Excusez moi d’exister (2001) d’Alexeï Pogrebnoy, et Paso a paso (2003) d’Alejandra Fonseca (des Ateliers Varan également), sont des portraits de femmes. Véra en Russie, Dayana au Vénézuela, appartiennent à des générations, des cultures et des milieux différents : l’une a 50 ans, l’autre 8 ans. Chacune interprète différemment sa différence corporelle, son rapport aux autres, sa capacité de séduire, d’être aimée. Filmées l’une par un homme attentif, à la recherche du détail et de l’intime, et l’autre par une jeune cinéaste complice, ils nous donnent à sentir les paradoxes du handicap au féminin. Réunir Dans les draps de Norberto (2003) de Hernan Khounian et Jean-Jacques, constitue une juxtaposition des contraires. Pour Norberto Butler, la parole est vitale. C’est son lien avec le monde, sa richesse. Ce que cet homme transmet inspire à Hernan Khourian des images audacieuses. En revanche, la parole de Jean-Jacques compte peu dans l’environnement social où il vit et dans le film de Jean Gaumy.
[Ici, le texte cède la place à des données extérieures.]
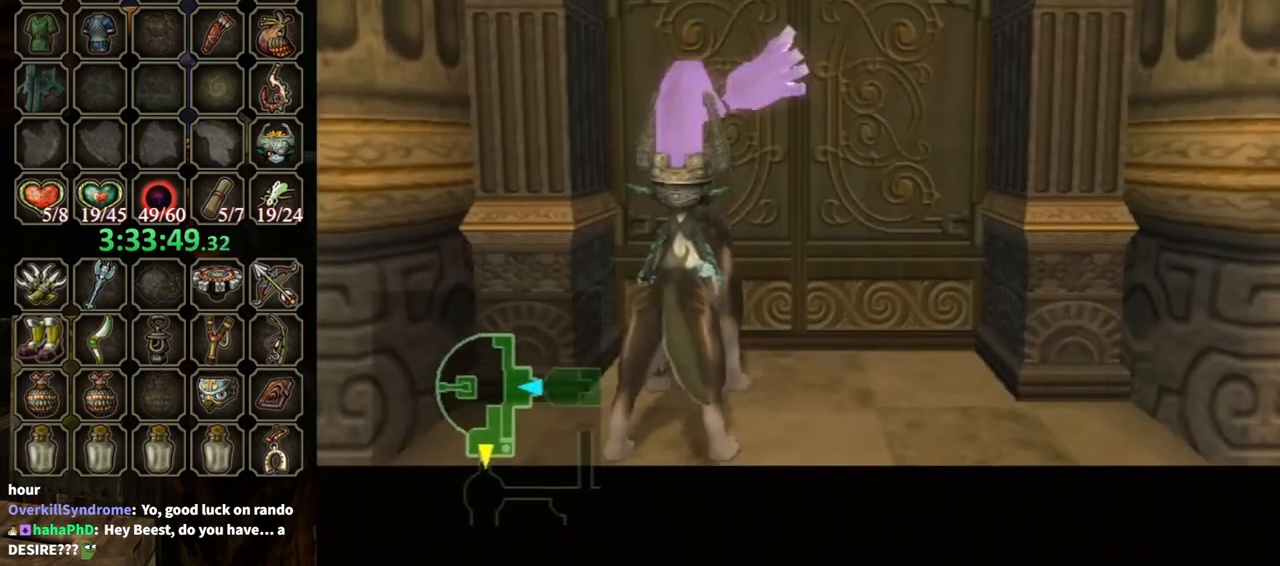
{"buttons": [], "left_stick": "center", "right_stick": "center", "events": [[33, "A", "up"]]}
Alors que les personnes IMC touchées dans le centre moteur du langage peuvent aujourd’hui bénéficier d’interprétariat, l’aide à la communication était inconnue dans les années 80 en milieu rural. Jean-Jacques est-il devenu « personnage de cinéma » précisément parce qu’il parlait
moins avec les mots qu’avec le corps et son regard bleu profond ? Au Festival Retour d’image, le mot de « différence » n’est pas un euphémisme. C’est l’énoncé du parti pris humain et artistique, de présenter une diversité d’expressions, de sensorialités et de manières d’être au monde.
Addendum : Nous avons souhaité, en cette année 2005 de commémoration de la Libération et de l’ouverture des camps de concentration, aborder lors d’une table ronde le sort des personnes handicapées victimes d’eugénisme pendant la 2e guerre mondiale. Ce débat est ajourné à janvier 2006. Dans le cadre du festival, on pourra déjà voir à Brétigny Le regard de Pannwitz (1991) de Didi Danquart, à Brétigny sur Orge, samedi 3 décembre 2005. Ce documentaire de création interroge le rôle et l'usage politique de la caméra et de la photographie pendant la montée du nazisme et de l’idéologie eugéniste, dans les années 30 en Allemagne. Juxtaposant des extraits de fictions ou d’archives documentaires nazies avec des archives médicales des années 60 et 70, il montre le danger, pour les personnes handicapées, d’une représentation confisquée lorsqu’un appareil idéologique ou institutionnel s’approprie l’acte de filmer en niant toute dimension relationnelle. Cette oeuvre dérangeante, peu explicative, propose au spectateur d’analyser lui-même les images et leur discours en regard de l’Histoire.